Sim knew himself to be dull neither in feather nor mind; in fact, he was the prettiest and smartest young bird in Xanth. Nevertheless, this ugly creature was beginning to get to him. So he drew on his mental power to handle it, making her seem to be a lovely bird with an endearing manner. Reversing impressions was a straightforward perceptive exercise that could be useful on occasion.
”Thank you for the clarification,” he squawked.
”You are welcome, beautiful chick,” she murmured dulcetly.

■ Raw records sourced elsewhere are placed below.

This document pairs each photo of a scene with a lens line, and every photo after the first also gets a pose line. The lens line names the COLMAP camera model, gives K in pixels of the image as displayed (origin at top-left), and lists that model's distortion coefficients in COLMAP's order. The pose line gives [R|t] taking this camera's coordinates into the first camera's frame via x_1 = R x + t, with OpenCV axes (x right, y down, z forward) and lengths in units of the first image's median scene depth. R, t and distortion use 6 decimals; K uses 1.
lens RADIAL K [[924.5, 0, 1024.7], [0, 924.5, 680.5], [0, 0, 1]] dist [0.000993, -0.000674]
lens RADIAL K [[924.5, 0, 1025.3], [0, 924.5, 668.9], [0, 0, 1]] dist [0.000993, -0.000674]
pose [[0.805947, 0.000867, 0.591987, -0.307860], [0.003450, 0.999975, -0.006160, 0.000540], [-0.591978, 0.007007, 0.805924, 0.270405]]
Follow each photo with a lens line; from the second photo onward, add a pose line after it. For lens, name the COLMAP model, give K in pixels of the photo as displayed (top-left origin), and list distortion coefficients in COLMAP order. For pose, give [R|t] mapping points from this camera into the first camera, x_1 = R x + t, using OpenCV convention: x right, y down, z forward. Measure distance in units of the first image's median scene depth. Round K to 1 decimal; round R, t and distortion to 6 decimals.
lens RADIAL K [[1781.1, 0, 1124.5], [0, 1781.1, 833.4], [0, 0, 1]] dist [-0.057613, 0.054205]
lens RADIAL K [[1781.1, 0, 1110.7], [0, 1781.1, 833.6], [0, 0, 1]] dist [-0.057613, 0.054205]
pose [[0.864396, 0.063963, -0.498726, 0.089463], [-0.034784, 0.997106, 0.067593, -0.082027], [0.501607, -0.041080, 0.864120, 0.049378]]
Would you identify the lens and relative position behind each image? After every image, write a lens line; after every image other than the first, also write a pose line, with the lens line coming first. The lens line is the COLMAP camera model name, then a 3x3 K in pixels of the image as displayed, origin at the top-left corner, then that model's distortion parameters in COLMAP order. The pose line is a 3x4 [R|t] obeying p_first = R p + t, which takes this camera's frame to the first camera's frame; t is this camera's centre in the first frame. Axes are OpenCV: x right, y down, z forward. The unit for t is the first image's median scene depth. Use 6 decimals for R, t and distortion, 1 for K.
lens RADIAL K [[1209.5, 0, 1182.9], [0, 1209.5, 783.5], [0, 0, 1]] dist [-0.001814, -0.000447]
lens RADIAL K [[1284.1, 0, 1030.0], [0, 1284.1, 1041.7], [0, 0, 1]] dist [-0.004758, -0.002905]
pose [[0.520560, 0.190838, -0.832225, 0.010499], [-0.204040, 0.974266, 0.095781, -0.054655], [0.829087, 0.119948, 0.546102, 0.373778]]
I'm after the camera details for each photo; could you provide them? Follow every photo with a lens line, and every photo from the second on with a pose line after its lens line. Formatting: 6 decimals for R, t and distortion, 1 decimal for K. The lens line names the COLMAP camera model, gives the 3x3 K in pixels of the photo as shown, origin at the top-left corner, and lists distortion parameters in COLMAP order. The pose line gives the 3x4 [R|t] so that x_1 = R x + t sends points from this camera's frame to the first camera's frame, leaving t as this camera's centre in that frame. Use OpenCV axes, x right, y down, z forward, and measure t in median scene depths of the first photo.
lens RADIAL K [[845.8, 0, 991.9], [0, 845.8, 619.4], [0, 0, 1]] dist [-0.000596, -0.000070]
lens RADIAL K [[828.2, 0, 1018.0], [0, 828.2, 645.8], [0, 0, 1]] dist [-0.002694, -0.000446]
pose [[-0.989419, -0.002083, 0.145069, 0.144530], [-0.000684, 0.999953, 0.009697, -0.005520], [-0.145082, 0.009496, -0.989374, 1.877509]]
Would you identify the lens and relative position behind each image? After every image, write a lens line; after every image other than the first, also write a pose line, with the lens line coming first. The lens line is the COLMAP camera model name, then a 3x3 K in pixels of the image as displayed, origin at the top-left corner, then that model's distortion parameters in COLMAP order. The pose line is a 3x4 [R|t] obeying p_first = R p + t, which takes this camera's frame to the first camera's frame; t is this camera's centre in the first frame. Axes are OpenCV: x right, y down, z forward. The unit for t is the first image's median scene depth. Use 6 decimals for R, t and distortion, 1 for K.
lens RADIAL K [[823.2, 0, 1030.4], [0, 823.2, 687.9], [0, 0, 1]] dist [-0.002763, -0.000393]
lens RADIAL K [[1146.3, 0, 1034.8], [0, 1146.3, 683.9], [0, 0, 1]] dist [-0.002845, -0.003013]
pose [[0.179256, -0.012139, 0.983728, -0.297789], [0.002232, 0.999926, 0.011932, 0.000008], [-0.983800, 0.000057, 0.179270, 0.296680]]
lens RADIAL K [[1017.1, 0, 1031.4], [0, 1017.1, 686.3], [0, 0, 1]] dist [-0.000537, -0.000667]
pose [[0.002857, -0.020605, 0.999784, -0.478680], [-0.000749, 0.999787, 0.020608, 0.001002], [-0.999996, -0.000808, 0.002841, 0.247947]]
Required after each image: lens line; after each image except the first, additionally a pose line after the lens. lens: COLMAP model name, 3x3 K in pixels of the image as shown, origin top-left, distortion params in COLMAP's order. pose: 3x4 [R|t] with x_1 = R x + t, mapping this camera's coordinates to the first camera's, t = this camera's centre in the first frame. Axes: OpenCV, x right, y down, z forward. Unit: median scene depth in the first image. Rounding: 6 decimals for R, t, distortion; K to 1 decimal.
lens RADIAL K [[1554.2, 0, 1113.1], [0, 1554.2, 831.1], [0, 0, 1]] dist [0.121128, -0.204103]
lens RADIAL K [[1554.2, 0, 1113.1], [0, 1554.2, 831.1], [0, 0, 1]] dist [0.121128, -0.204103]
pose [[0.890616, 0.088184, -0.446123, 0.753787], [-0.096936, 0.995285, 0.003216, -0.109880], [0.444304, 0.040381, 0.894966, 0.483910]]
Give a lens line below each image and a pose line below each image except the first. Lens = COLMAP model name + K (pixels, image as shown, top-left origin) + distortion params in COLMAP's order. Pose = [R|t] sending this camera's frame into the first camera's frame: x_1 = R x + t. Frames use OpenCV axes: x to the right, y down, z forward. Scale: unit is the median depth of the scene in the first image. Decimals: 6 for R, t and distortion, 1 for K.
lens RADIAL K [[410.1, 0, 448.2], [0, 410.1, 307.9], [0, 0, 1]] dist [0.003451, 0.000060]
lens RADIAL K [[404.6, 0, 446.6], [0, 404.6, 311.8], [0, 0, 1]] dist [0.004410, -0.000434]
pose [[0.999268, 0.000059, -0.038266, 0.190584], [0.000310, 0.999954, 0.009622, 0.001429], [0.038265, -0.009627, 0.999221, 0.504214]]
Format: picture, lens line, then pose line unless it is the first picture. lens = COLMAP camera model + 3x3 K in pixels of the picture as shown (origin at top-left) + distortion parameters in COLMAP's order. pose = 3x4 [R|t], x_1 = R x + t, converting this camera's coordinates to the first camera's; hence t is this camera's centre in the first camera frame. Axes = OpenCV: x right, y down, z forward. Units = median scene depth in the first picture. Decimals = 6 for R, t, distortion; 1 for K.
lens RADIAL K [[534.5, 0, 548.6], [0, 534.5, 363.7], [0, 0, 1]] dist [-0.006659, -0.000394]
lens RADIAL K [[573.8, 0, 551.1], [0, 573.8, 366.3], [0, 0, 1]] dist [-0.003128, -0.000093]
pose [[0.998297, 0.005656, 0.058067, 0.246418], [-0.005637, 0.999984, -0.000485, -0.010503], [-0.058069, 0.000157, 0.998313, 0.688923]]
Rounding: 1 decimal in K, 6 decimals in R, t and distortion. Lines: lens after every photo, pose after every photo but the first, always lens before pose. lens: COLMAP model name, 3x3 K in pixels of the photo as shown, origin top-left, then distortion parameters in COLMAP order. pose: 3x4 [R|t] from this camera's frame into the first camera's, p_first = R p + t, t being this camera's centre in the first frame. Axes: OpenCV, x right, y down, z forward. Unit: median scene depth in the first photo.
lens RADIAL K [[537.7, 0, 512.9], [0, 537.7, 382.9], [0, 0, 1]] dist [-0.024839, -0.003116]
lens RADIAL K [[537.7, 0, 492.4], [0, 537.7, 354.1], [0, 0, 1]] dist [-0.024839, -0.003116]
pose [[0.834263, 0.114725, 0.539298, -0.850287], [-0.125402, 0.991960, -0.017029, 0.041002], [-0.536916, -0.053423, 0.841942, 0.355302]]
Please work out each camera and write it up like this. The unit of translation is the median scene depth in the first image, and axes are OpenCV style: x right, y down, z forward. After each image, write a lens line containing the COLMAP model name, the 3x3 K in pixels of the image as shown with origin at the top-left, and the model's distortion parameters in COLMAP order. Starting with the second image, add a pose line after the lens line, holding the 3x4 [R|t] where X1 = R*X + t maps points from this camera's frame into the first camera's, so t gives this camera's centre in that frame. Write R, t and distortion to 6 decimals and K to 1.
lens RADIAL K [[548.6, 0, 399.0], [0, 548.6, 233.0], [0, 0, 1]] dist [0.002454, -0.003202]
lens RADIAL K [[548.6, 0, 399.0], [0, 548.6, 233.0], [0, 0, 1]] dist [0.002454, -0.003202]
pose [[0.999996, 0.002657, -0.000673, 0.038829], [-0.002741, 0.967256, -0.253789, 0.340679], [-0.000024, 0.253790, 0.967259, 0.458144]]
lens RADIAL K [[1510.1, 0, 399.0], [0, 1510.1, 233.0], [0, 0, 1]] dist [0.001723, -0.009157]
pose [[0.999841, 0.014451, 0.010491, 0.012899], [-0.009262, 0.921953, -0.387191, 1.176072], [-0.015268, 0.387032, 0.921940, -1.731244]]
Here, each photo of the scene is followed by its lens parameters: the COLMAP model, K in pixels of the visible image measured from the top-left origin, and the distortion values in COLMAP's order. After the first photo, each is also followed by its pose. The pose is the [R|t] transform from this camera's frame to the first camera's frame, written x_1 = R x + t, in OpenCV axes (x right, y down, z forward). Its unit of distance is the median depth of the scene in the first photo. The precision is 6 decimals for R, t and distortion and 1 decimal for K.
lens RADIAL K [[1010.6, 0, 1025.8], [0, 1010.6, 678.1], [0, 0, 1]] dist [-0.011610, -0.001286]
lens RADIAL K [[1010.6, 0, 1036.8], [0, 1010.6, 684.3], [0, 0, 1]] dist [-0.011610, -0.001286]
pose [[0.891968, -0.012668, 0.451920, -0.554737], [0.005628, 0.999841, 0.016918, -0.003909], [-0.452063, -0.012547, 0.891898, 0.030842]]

Mildly startled by his success, he glanced at her. She now resembled the historical figure Heavenly Harpy, the loveliest harpy ever. Her wings were shapely, her feathers bright, her face beautiful, and her bare bosom would have freaked out a human male. Sim realized that he had underestimated his own powers of reverse imagination.
”Let us go,” he squawked.
”With pleasure,” she agreed sweetly. ”Though I must confess I feel slightly odd.”
Was she catching on? ”That's quite all right.”
They spread their pretty wings and lofted upward. When they were at cruising elevation, they looped about and oriented on Castle Maidragon, which was not far as the crew flowed. Oops, his reversal was extending too far, messing up even his thoughts. As the crow flied. Flew. Whatever. Shades of the Demoness Metria!
He pumped his wings and zoomed onward.
”Please!” the dulcet voice came from behind. ”I am unable to keep up with your magnificent strokes.”
Oh, of course. No ordinary bird could pace Sim as he flew, and harpies were clumsier than birds, and zombies worse yet. He looped back, slowing his pace so that she could fly abreast.